From:And Rosta <a.rosta@...>
Date:Friday, May 7, 2004, 18:12
Mark Line:
> And Rosta said: > > Ray: > > > >> But if And is interested in highly disambiguated communication, > >> then Classical Yiklamu's claims should surely be examined: > >> > >> "Classical Yiklamu is an artificially constructed language. Its purpose > >> is > >> to enable interested users to explore the possibilities of highly > >> disambiguated verbal communication." > > > > I may have mixed CY up with another conlang in my memory, but my > > recollection is that it adopts Word Net as the inventory of its > > word senses. By so doing, it gets rid of ambiguity arising from > > polysemy. My feeling is that the most egregious and problematical > > ambiguities are syntagmatic ('logical') ones so I would tend to > > look more towards the likes of Lojban than CY. But that is not > > to say that CY does not deliver on its claims. > > My intention with CY morphosyntax was to give up ambiguity in favor of > vagueness, as it were -- that's one of the reasons why there are so few > possible syntactic constructions. Anything that is not specified lexically > or morphosyntactically is left vague in the semantic interpretation, *by > definition*. (Natlangs don't have that option, of course, and neither do > conlangs that attempt to map sentence meanings onto something like FOPC -- > the ambiguity is already there and can't be defined away.) > > But if I've missed the mark (no pun intended), I'd love for somebody to > demonstrate an ambiguous sentence in CY. That way, Ancient (Vulgar) > Yiklamu can evolve to do an even better job of supporting disambiguated > discourse...

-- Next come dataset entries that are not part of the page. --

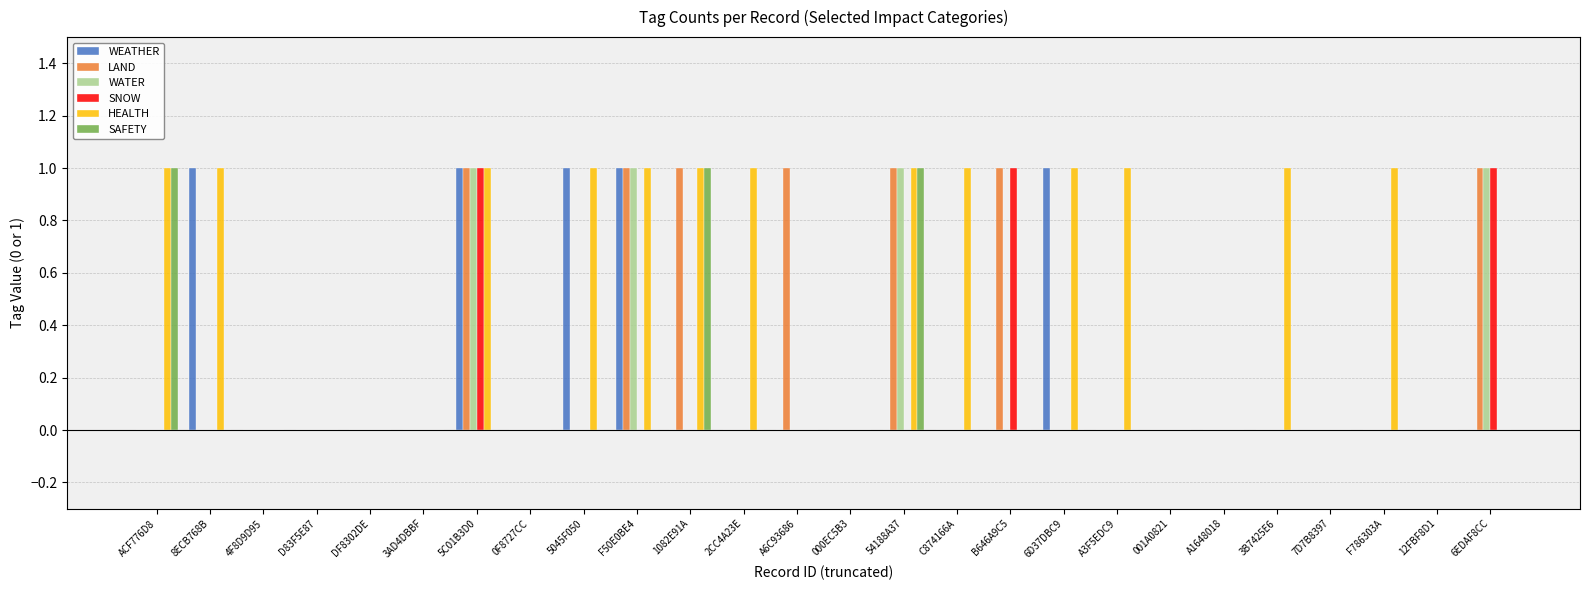

Between 4F8D9D95 and A6C93686, which series saw the biggest shift?

LAND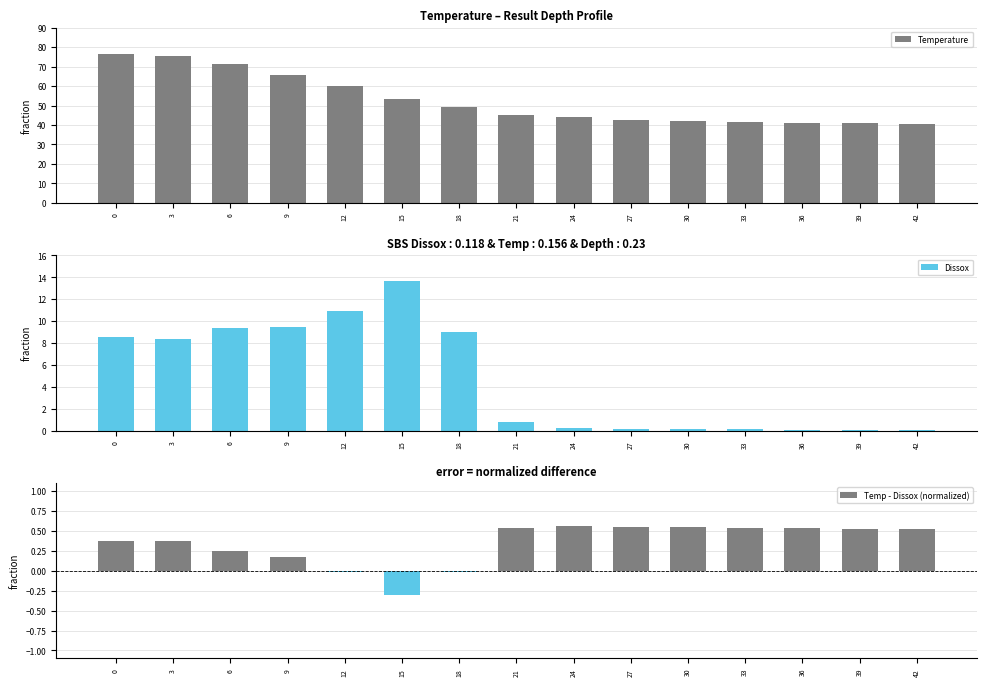

What is the difference between the highest and lowest values at 6?

71.2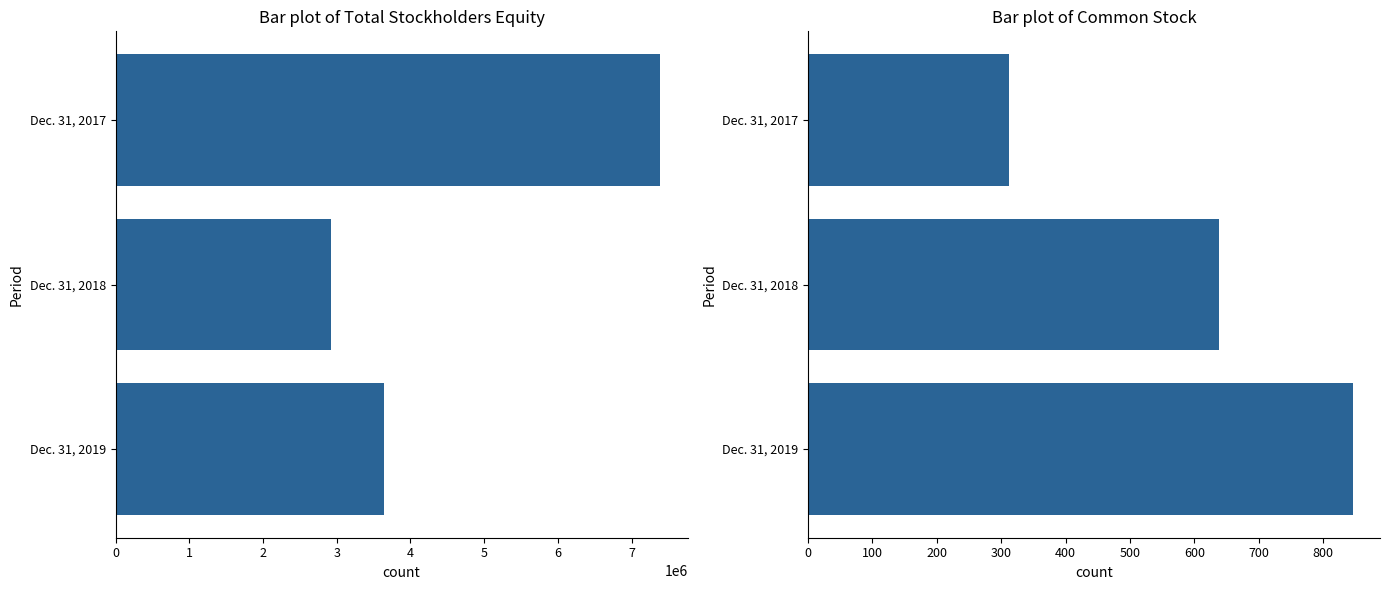

Are the bars grouped side by side (vs. stacked)?

Yes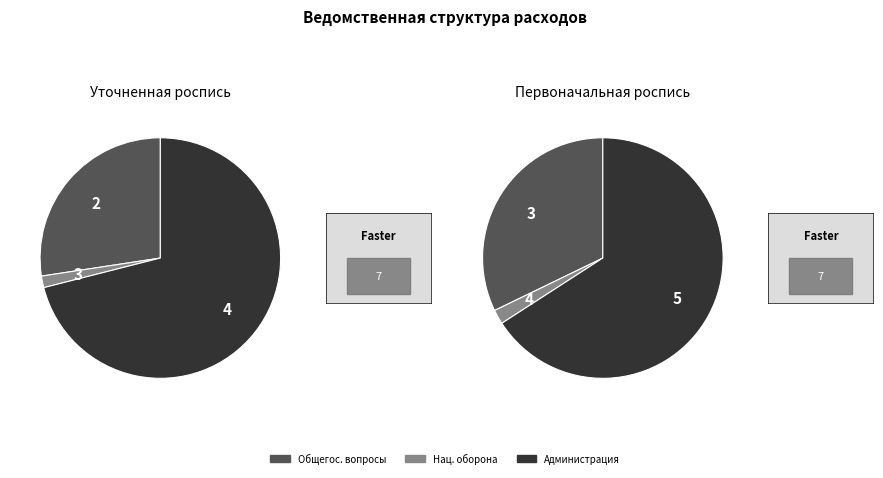

Count the number of slices in the pie.

3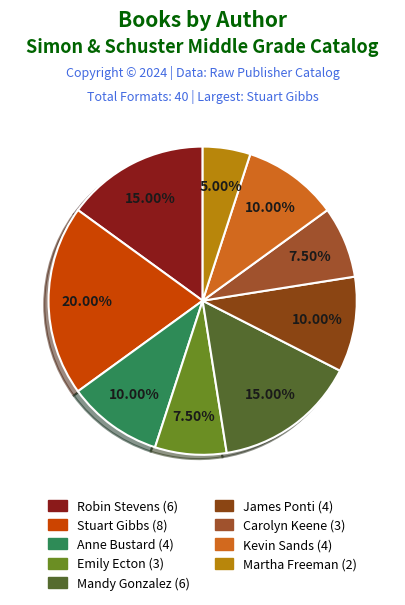

Count the number of slices in the pie.

9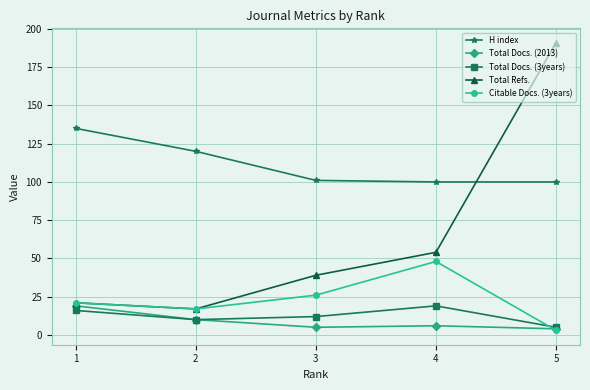

How many data points does each series have?

5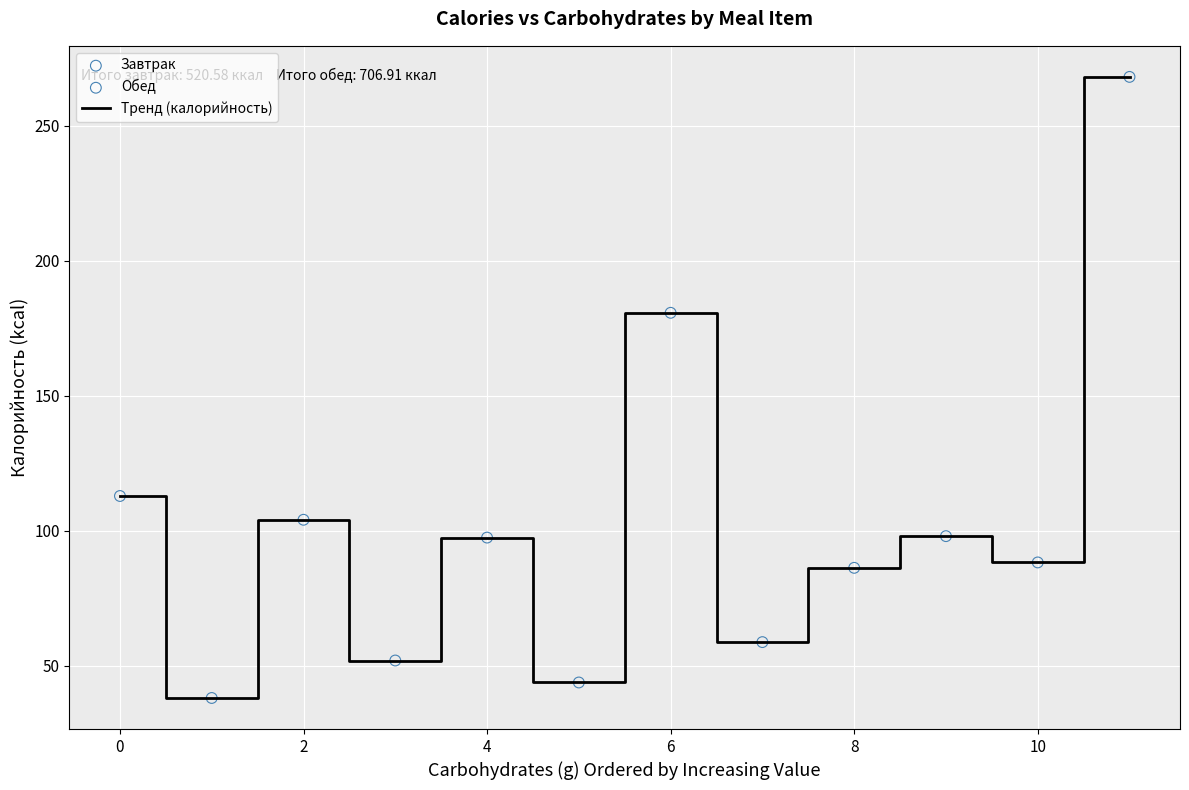

What is the difference between the maximum and minimum values?

230.0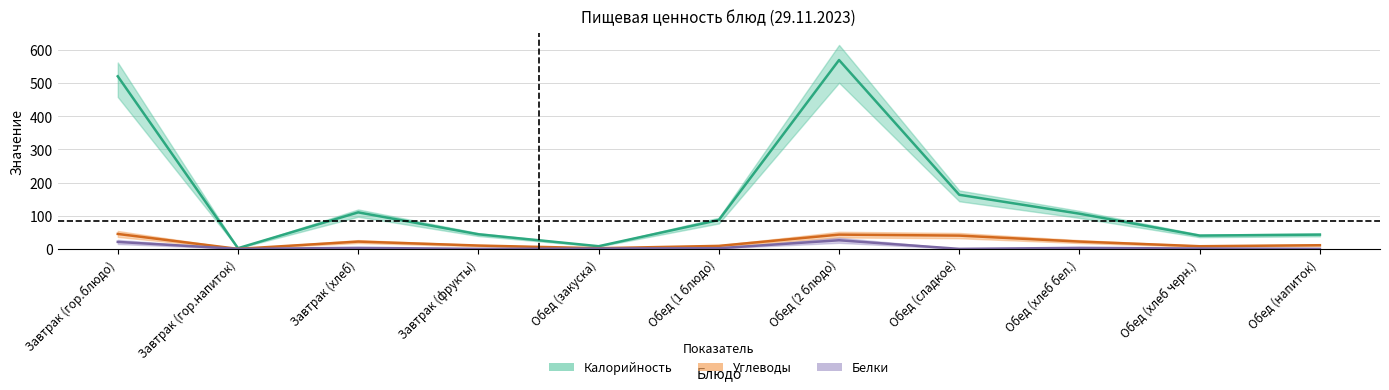

What is the sum of all Белки values?

57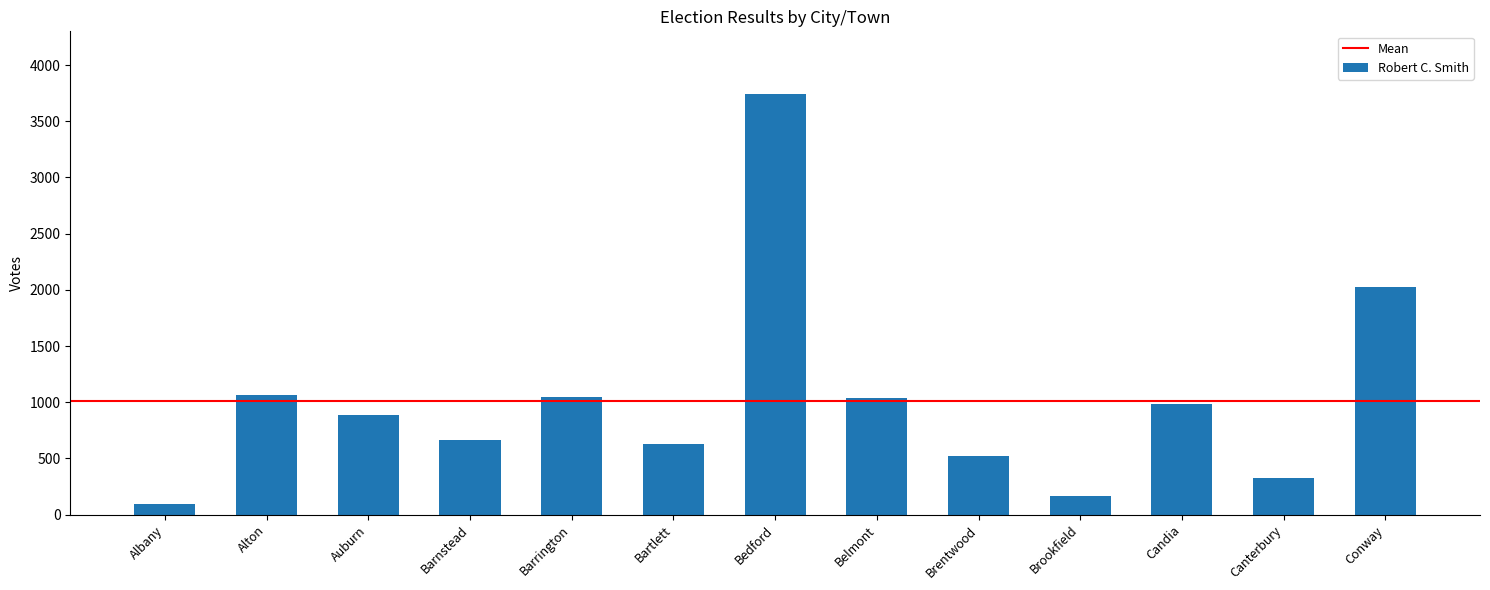

What is the sum of the values at Candia and Brookfield?

1156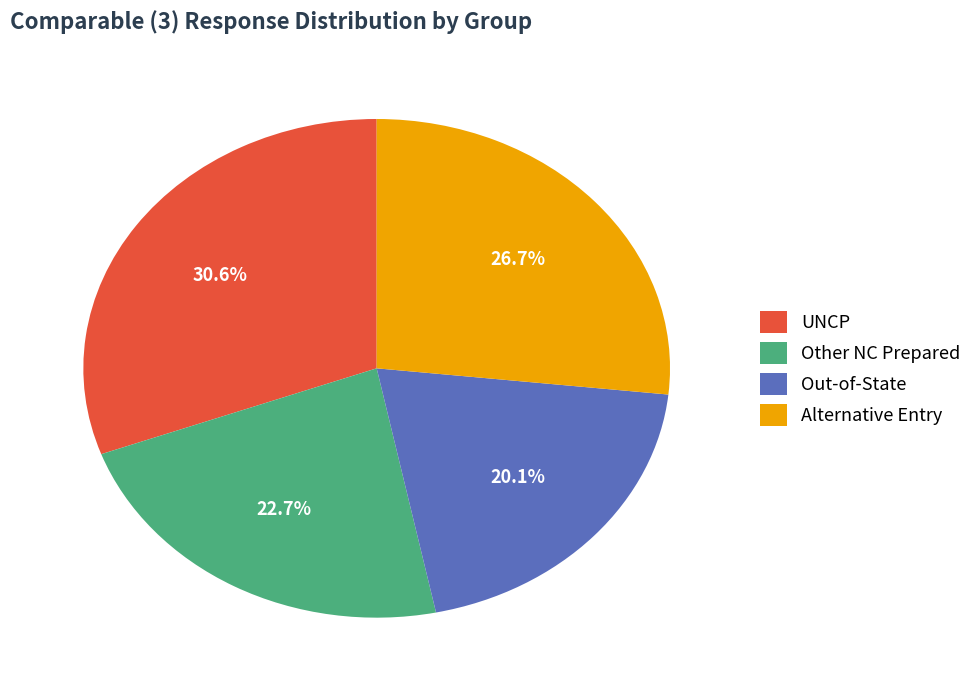

What portion of the pie excludes Out-of-State?

79.9%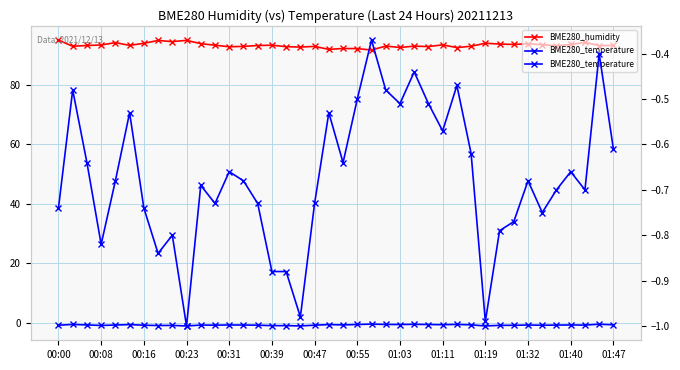

What is the value of the BME280_humidity point at the 33rd from the left?

93.5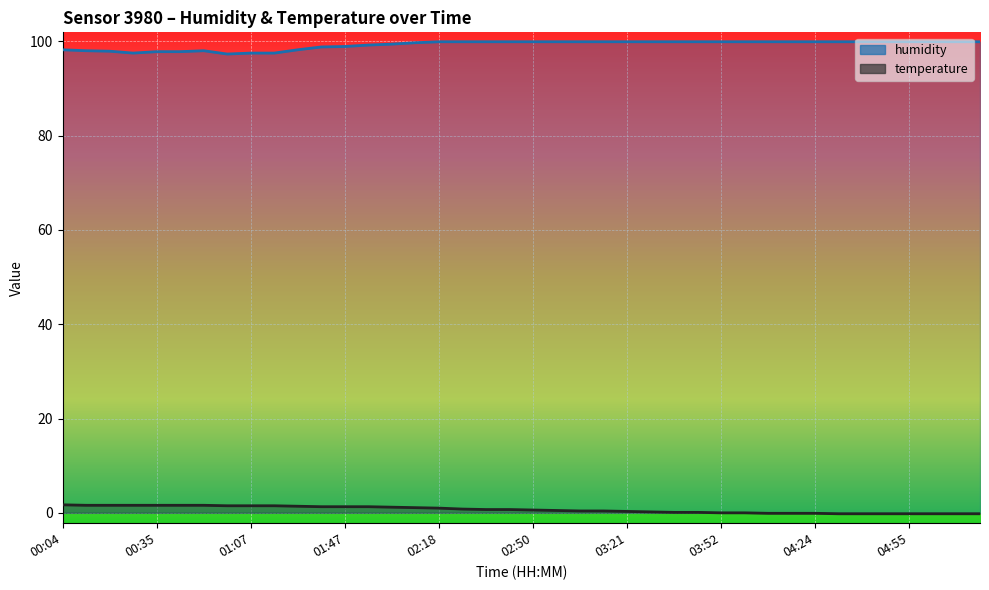

At which label does temperature first exceed 0?

00:04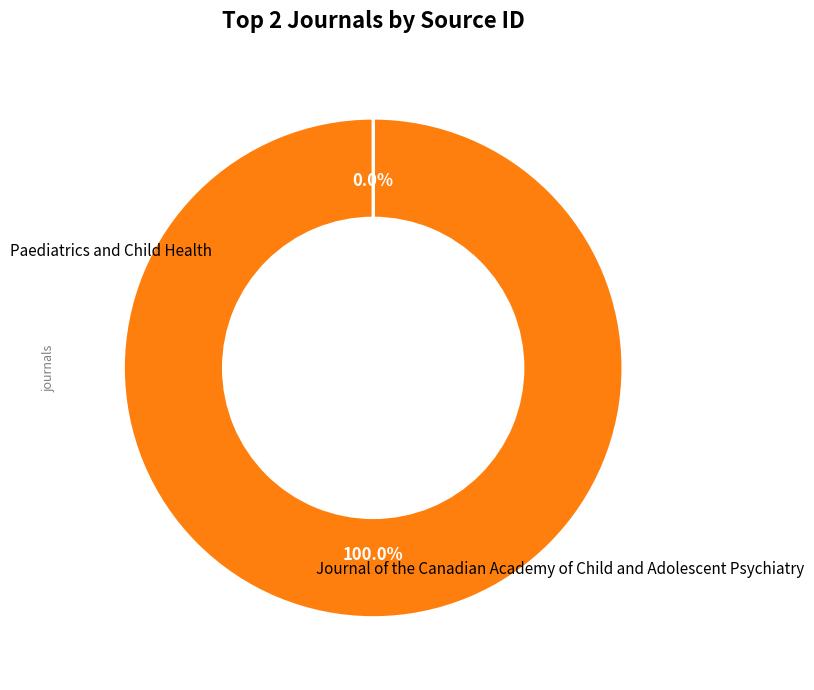

Is there a majority slice in this chart?

Yes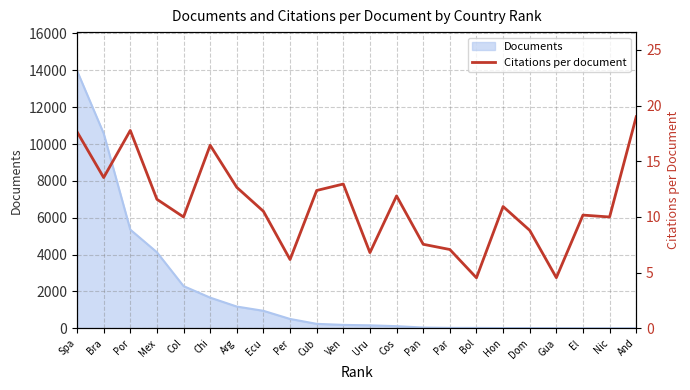

How many values are below 10?

7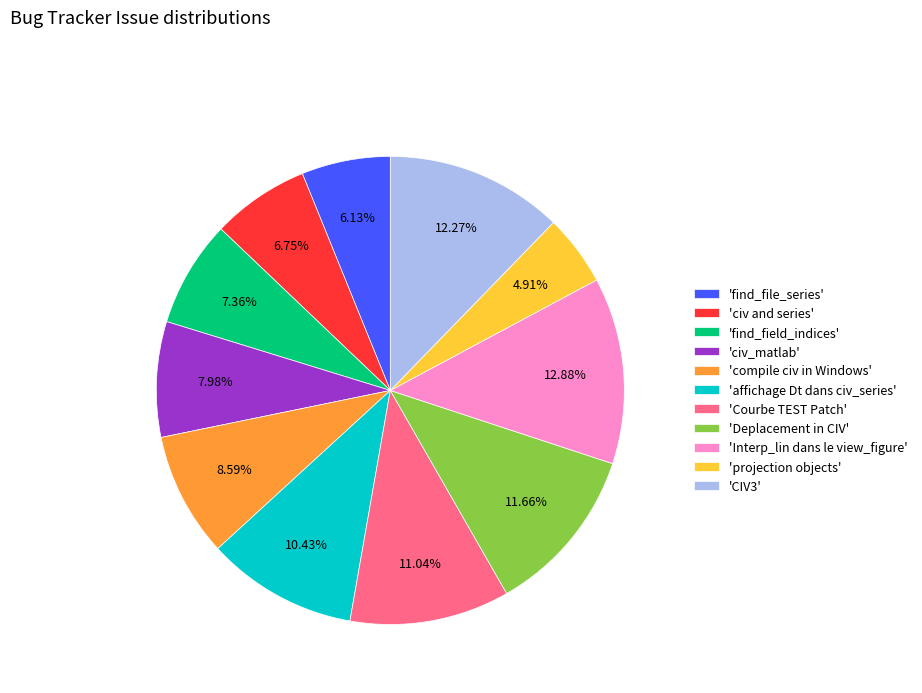

Approximately how many times larger is the value at 'projection objects' compared to 'CIV3'?

0.4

What you describe matches my recollections. The CY design is very coherent & conceptually spare, but since it is intrinsically incapable of expressing any distiction of meaning that cannot be expressed lexically or morphosyntactically, it would *for me* not be a candidate for the holy grail of engelangs... A random example of a distinction hard to capture lexically: "Three men longed to fabricate idols in honour of two goddesses" Reading 1. 3 men, 2 goddesses. Reading 2. 3 men, 2-6 goddesses. Reading 3. 2 goddesses, 3-6 men. --And.